I mean, I sit at the table mostly and have my family bring things to me. When I cook in the kitchen itself, I use a desk chair and roll around the floor to cook. But it works. It keeps me from exhausting myself and allows the experience to be fun. Learning how to modify things in my life is just one thing people who are sick have to do. You learn to modify everything.

I use a wheelchair when I go out in public. I use a shower chair when I take a shower. I use a rolling desk chair when I cook in the kitchen. I use oxygen all the time and have to turn it up when I try to exercise. Even when I go swimming, we have to move the extension cord and oxygen concentrator outside and drag the 50ft tubing across the rock garden to the pool so I can swim with the oxygen. Then the dog likes to try to bite and ‘rescue’ the tubing, and he gets tangled in it, and it’s a real pain in the ass, but I love to swim and it’s worth it for me to do it.

Sometimes, I feel bad that my family has to modify so much for me, though. It’s not like we can just pick up and go anywhere anymore. We have to plan everything. Are there enough oxygen tanks? Do we have the wheelchair charged? Will we be gone long enough to need your meds? Do you want to take any of your electrolyte drink with you? And on and on and on.

Life changes when you’re sick. It changes in great big huge ways that are obvious to everyone.

But as I’ve said so many times before on this blog, It changes in small ways that you don’t even think about. And it’s the little things that add up to mean the most and cause the most frustration and pain.

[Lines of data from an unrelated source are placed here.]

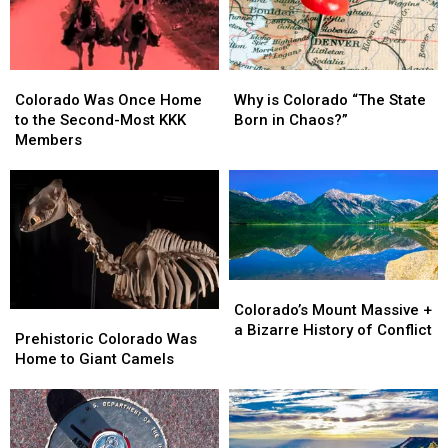
Colorado
Colorado
Why
Why
Was
Was
is
is
Colorado Was Once Home
Why is Colorado “The State
Once
Once
Colorado
Colorado
to the Second-Most KKK
Born in Chaos?”
Home
Home
“The
“The
Members
to
to
State
State
the
the
Born
Born
Second-
Second-
in
in
Most
Most
Chaos?”
Chaos?”
KKK
KKK
Members
Members
Colorado’s
Colorado’s
Mount
Mount
Colorado’s Mount Massive +
Prehistoric
Prehistoric
Massive
Massive
a Bizarre History of Conflict
Colorado
Colorado
Prehistoric Colorado Was
+
+
Was
Was
Home to Giant Camels
a
a
Home
Home
Bizarre
Bizarre
to
to
History
History
Giant
Giant
of
of
Camels
Camels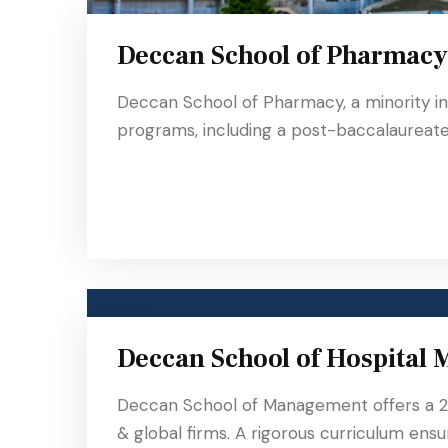
Deccan School of Pharmacy
Deccan School of Pharmacy, a minority in
programs, including a post-baccalaureate 
Deccan School of Hospital
Deccan School of Management offers a 2
& global firms. A rigorous curriculum ensu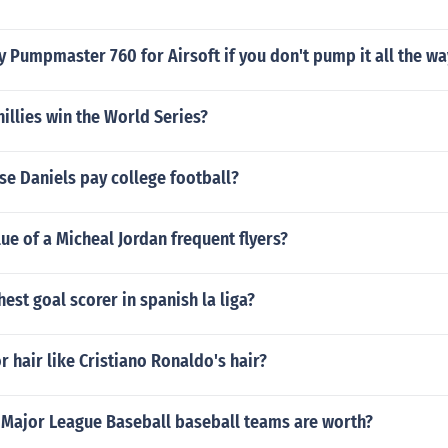
 Pumpmaster 760 for Airsoft if you don't pump it all the wa
illies win the World Series?
e Daniels pay college football?
lue of a Micheal Jordan frequent flyers?
hest goal scorer in spanish la liga?
or hair like Cristiano Ronaldo's hair?
Major League Baseball baseball teams are worth?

All those little things… they add up.

Anyway… that’s just some rambling thoughts on my mind today. I guess I’m feeling a little sorry for myself because it’s been about six hours or so since I took my pain pill this morning, and I’m really feeling the pain again. I hate taking pain pills to fight the pain, because they make my brain dull, fuzzy. They make me numb, in a sense, and I don’t like that numb feeling. But I don’t like pain more than I don’t like numb. Pain makes me a bitch. You don’t even want to know me when I’ve been in long-term pain. Everything pisses me off. Ugh.

But in reality, I try so hard to be upbeat and happy–not fake happy, but real upbeat and happy–and that’s a hard thing to be when the pain is on top of you holding you down all the time. So I just popped half a pain pill, and I’ll be contentedly numb soon enough, I hope. But I hate having to hope for numbness. I wish there were a better way. I wish they knew what was causing the pain.